Разумеется, то, что в итоге получилось у госпожи Виктории, довольно слабо напоминало джинсы – портниха еще восприняла необходимость делать накладные карманы и молнию, но категорически отказалась использовать оранжевые нитки. Однако, несмотря ни на что, я был уверен, что являюсь единственным обладателем джинсов в Греции, и был совершенно счастлив! Через два года та же Виктория сшила мне настоящий мужской костюм, который позже пропутешествовал со мной в Америку и обратно в чемодане, где и по сей день хранится мой первый архив.
Стоит добавить, что наша портниха знала о моем увлечении оружием и как-то принесла мне из пригорода Пирея Кокинья, где она жила, кусок обшивки транспорта боеприпасов, взорванного в Пирейской гавани во время войны. Много позже я отнес его в Музей военной истории, где он стал одним из ценных экспонатов.
Лето 1947 года мы с мамой и Айви провели на Родосе, где в то время работал один из маминых кузенов, Георгиос Протекдикос. Додеканесские острова были захвачены у турок итальянцами в 1911 году, поэтому после Второй мировой войны они вошли в состав Греции. Наш родственник занимался восстановлением первых современных отелей Родоса, построенных итальянцами в период между двумя мировыми войнами. Позже он же получил заказ на электрификацию королевского дворца в Афинах. Так что на острове мы жили в хорошем номере и провели там все три летних месяца.

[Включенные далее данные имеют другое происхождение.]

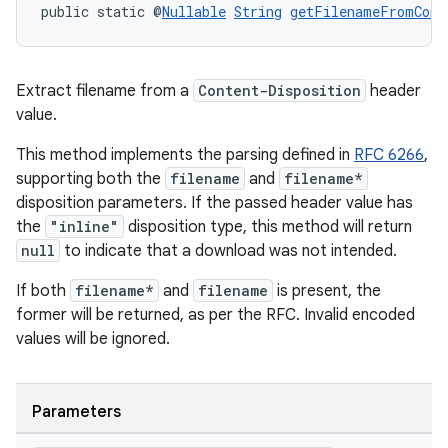
public static @
Nullable
String
getFilenameFromCont
Extract filename from a
Content-Disposition
header
value.
This method implements the parsing defined in
RFC 6266
,
supporting both the
filename
and
filename*
disposition parameters. If the passed header value has
the
"inline"
disposition type, this method will return
null
to indicate that a download was not intended.
If both
filename*
and
filename
is present, the
former will be returned, as per the RFC. Invalid encoded
values will be ignored.
s
s.data
.data.formatting
Parameters
s.data.parser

Кстати, в то лето нашим гостем и в Афинах, и на Родосе был представитель триестинской части семьи, 15-летний Пауло, правнук Марии Протекдикос, сестры моего деда. Один из его дядей воевал во время войны в итальянской армии и был захвачен союзниками в Северной Африке. Он два года провел в качестве военнопленного в Америке, о которой сохранил самые теплые воспоминания. При этом сам Пауло американцев ненавидел и, решив, что я слишком увлекаюсь ими, однажды жестоко избил меня. Это, кстати, послужило мне уроком и в дальнейшем я посвятил немало времени физическим упражнениям и заметно улучшил свою спортивную форму.
В 1950 году в возрасте пятидесяти четырех лет умер от лейкоза крови мой отец. Это заболевание часто встречается среди типографских работников и связано с отравлением организма свинцом и другими тяжелыми металлами. Папа много времени проводил в типографии и, к сожалению, не избежал этой участи. Он болел три года и долго лежал в больницах. Мама делала для отца все, что могла.
В этот период ему очень помогала солидная медицинская страховка Союза редакторов ежедневных афинских газет. Но, к сожалению, чуда не произошло.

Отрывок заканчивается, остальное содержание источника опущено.